[RFC|Accepted] IP banning to use 'longest prefix matching'

Note: We are moving the topics of this forum and it will be deleted at some point

Publish your own request for comments/change or patches for the next version of phpBB. Discuss the contributions and proposals of others. Upcoming releases are 3.2/Rhea and 3.3.
User avatar
bantu
3.0 Release Manager
3.0 Release Manager
Posts: 557
Joined: Thu Sep 07, 2006 11:22 am
Location: Karlsruhe, Germany
Contact:

[RFC|Accepted] IP banning to use 'longest prefix matching'

Post by bantu »

The implementation of IP banning in 3.0.x is somewhat suboptimal.

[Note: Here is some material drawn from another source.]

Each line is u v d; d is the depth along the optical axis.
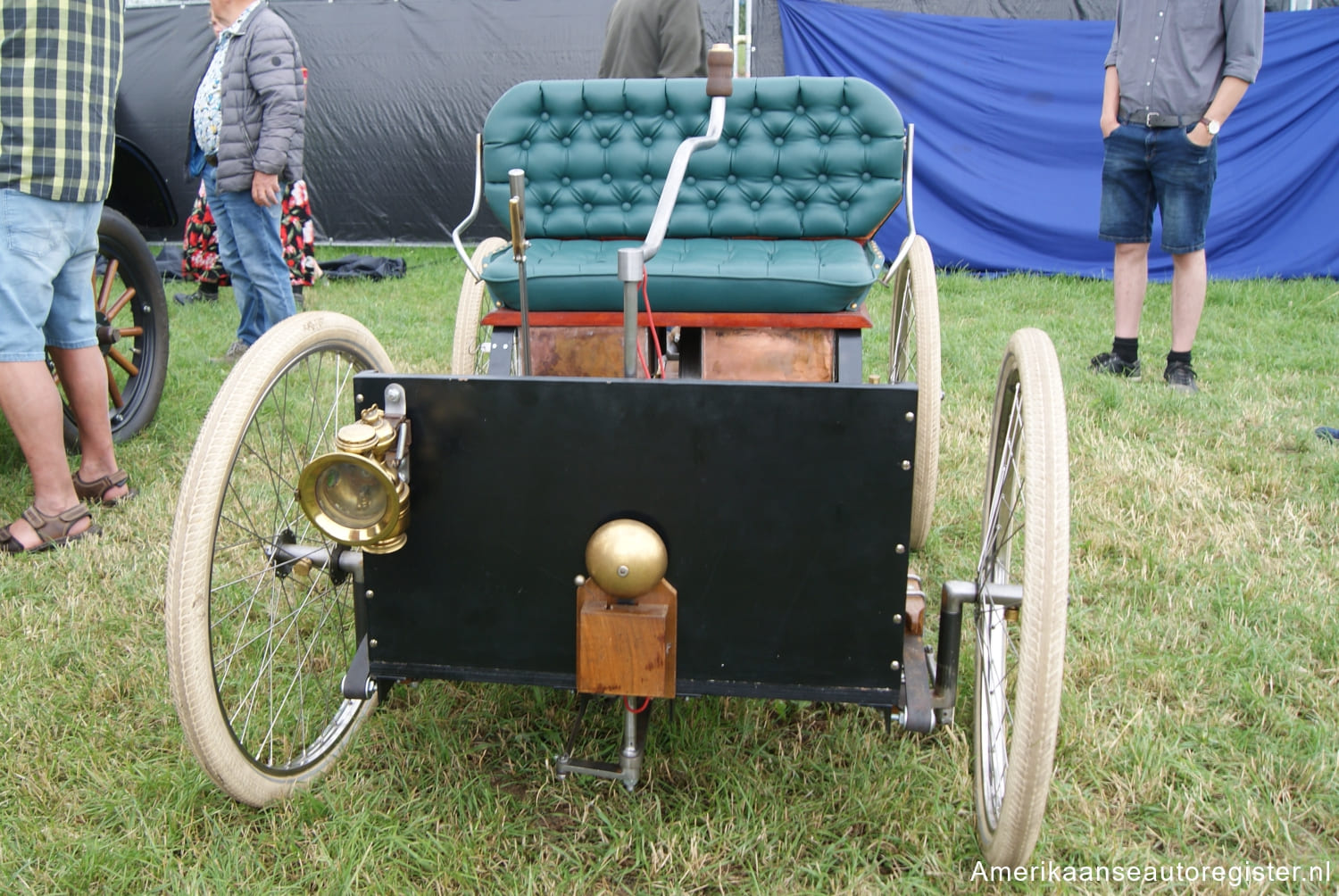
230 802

Especially banning IP ranges is a problem. When an IP range is banned, every IP in that range is individually inserted into the ban table. While this makes ban lookups for a specific IP in the database almost trivial, it often generates memory problems on boards with limited resources (e.g. memory_limit = 16M) when fetching the whole ban list. It also doesn't work (doesn't scale) with IPv6 due to the bigger address space.

Proposal
I propose changing IP banning to use longest prefix matching, storing subnets and IP addresses as subnets instead of single IP addresses.

Implementation
To be done by someone else and generally open for discussion. ;-) Any Volunteers? :-P

Tracker Ticket
http://tracker.phpbb.com/browse/PHPBB3-9687

References
http://en.wikipedia.org/wiki/Longest_prefix_match


Nelsaidi
Registered User
Posts: 122
Joined: Tue Nov 11, 2008 5:44 pm

Re: [RFC] Changing IP banning to use 'longest prefix matchin

Post by Nelsaidi »

Out of curiosity for why does it need to store one for each range? Can it not store the IP's as an integer with a start and a finish IP (indicating the range) - and then just do a lookup to see if the current ip is a match between the start and finish?

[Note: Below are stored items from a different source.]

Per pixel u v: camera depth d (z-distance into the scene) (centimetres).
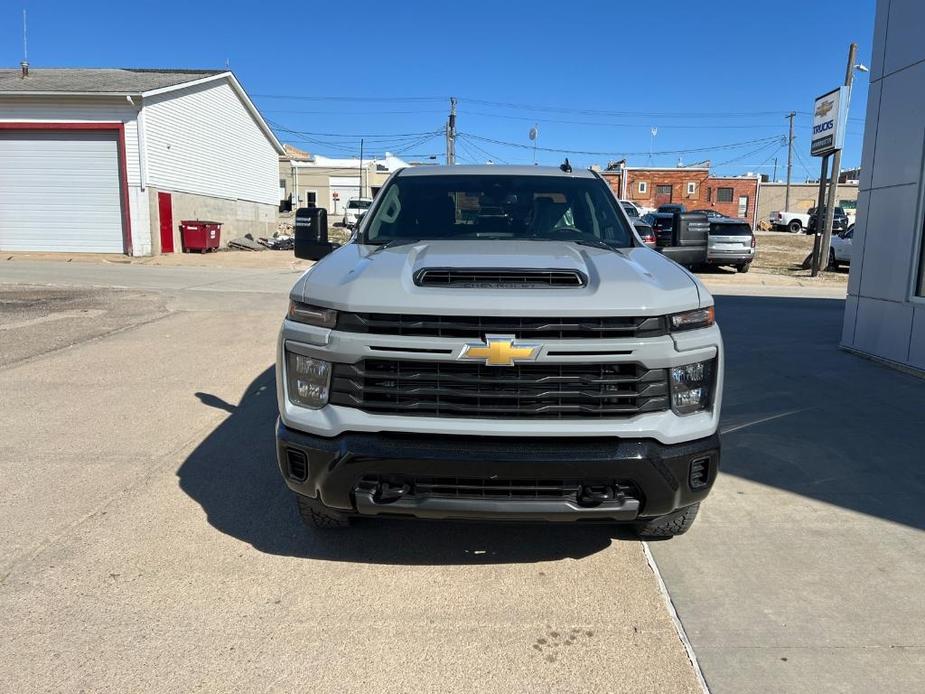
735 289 1714
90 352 793
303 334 302
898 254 773
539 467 279
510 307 282
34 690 249
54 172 2197
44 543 355
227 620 294
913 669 268
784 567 344
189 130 2455
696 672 266
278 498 415
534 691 255
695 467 299
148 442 505
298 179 5738
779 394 661
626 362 287
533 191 452
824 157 2086
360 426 289
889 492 434
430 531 378
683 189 5947
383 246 381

This is how local db-based geo-ip lookups are done.

shentino
Registered User
Posts: 10
Joined: Fri Jul 09, 2010 10:39 am

Re: [RFC] Changing IP banning to use 'longest prefix matchin

Post by shentino »

I'd propose full on CIDR mask lengths. Store a zero-bit-padded IP address along with a byte specifying the number of bits to mask out during testing.

User avatar
bantu
3.0 Release Manager
3.0 Release Manager
Posts: 557
Joined: Thu Sep 07, 2006 11:22 am
Location: Karlsruhe, Germany
Contact:

Re: [RFC|Accepted] IP banning to use 'longest prefix matchin

Post by bantu »

Hmm, PostgreSQL has some functions and data types that would be useful for such things[0]. Unfortunately, as far as I can see MySQL still lacks those.

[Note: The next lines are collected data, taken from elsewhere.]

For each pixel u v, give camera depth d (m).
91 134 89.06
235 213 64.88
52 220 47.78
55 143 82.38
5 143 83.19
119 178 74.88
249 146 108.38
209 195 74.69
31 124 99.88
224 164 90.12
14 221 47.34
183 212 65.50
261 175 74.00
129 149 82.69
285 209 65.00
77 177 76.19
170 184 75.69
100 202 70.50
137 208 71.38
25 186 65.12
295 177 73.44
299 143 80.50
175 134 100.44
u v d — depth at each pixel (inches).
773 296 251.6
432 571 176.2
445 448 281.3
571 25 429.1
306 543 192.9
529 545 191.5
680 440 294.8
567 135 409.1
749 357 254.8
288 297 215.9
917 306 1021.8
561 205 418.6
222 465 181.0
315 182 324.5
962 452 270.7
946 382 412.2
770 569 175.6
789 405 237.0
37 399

[0] http://www.postgresql.org/docs/8.4/stat ... s-net.html

User avatar
Jaftica
Registered User
Posts: 23
Joined: Sat Nov 13, 2010 12:28 am

Re: [RFC|Accepted] IP banning to use 'longest prefix matchin

Post by Jaftica »

Especially banning IP ranges is a problem. When an IP range is banned
What a great idea. I am on dial-up out here in the sticks...and I mean the sticks. Banning an IP takes forever as I have so many in the database due to ranges. Hopefully they listen.

Oleg
Posts: 1150
Joined: Tue Feb 23, 2010 2:38 am
Contact:

Re: [RFC|Accepted] IP banning to use 'longest prefix matchin

Post by Oleg »

What is the proposed storage format for IP addresses? How will these columns be indexed? Storing the addresses as ranges, with endpoints converted to integers, would make them trivially indexable even by primitive database engines and will work for all use cases. If desired, range may be converted to network/mask in UI.

IPv6 addresses, being 128 bits long, are too large for integer fields but may be serialized into zero-padded hex representation and then compared as strings, which would still require one query. A field in config table may indicate whether there are any ipv6 IP addresses banned; checking it will not require a query and it would save the separate ipv6 query for boards using only ipv4. Similar check may of course be implemented for ipv4.

User avatar
bantu
3.0 Release Manager
3.0 Release Manager
Posts: 557
Joined: Thu Sep 07, 2006 11:22 am
Location: Karlsruhe, Germany
Contact:

Re: [RFC|Accepted] IP banning to use 'longest prefix matchin

Post by bantu »

nn- wrote:What is the proposed storage format for IP addresses? How will these columns be indexed? Storing the addresses as ranges, with endpoints converted to integers, would make them trivially indexable even by primitive database engines and will work for all use cases. If desired, range may be converted to network/mask in UI.
I'm pretty much open for suggestions. Right now I am thinking of using ranges as well, but I'm also trying to get some real-life data to test different data types to see how they perform (also on different DBMSes).

User avatar
bantu
3.0 Release Manager
3.0 Release Manager
Posts: 557
Joined: Thu Sep 07, 2006 11:22 am
Location: Karlsruhe, Germany
Contact:

Re: [RFC|Accepted] IP banning to use 'longest prefix matchin

Post by bantu »

We can store IPv4 addresses and IPv6 addresses in the same table by mapping IPv4 addresses into the IPv6 space or we can have one table for each address type. Since the majority of addresses will still be IPv4 for the next few years I'd suggest to use separate tables so we can save IPv4 addresses as 32-bit integers (as has been suggested), since that's what they are.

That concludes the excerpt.